As for limitations, first, because of the difficulty in finding livers thicker than 5 cm in living animals, such as rabbits and pigs, we used ex vivo bovine livers for this experiment. However, the qualities of this tissue (and surrounding structures) may differ from those of live animal or human liver tumor tissue, so it is possible that our results will not transfer exactly to use of RFA in these tissues. Nevertheless, it seems likely that the relative differences in results that we identified between the use of 10% HCl and 38.5% NaCl in RFA can be instructive for those using these solutions in RFA of live tumor tissue in the future. Second, although some clinical studies have reported that HCl can be safely injected into human livers as a chemical ablation agent without substantial side effects [Citation20], the safety of RFA with HCl injection has yet to be confirmed in live animal experiments.
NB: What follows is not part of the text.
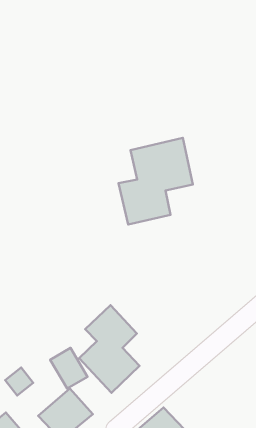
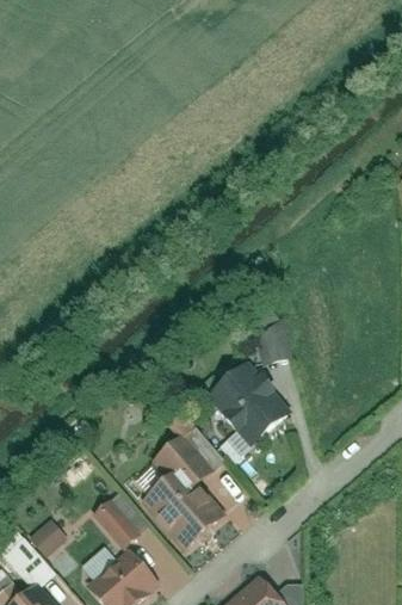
building: [118,138,193,224] -> none
building: none -> [265,319,299,360]
building: none -> [205,358,296,450]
Finally, we did not evaluate different concentrations and doses of HCl in these experiments, and the optimal ablation duration and power settings for HCl-RFA remained to be determined.

Conclusions

Liver RFA with 10% HCl injection results in significantly larger ablation zones than with 38.5% NaCl injection, likely because of the synergistic effects of higher tissue temperatures, increased chemical conductivity, reduced tissue impedance, higher boiling point and direct chemical ablation associated with the use of HCl in this setting. If this can be translated to the treatment of human hepatic tumors, it suggests that monopolar, impedance-controlled RFA, with an internally cooled electrode and a single HCl injection, may allow larger tumors to be treated, potentially resulting in improved patient outcomes.

Ethical standards

This study did not require institutional review board approval.

Disclosure statement

No potential conflict of interest was reported by the authors.

Additional information

Funding

This work was supported by the National Natural Science Foundation of China under Grant [No. 81771955]; the Guangzhou Science and Technology Program (key projects of collaborative innovation of health medicine) under Grant [No. 201704020228]; and the Guangzhou Science and Technology Program (key projects of collaborative innovation of production, learning and research) under Grant No. 201704020134; Sun Yat-sen University Clinical Trial 5010 Project under Grant [No.2016002].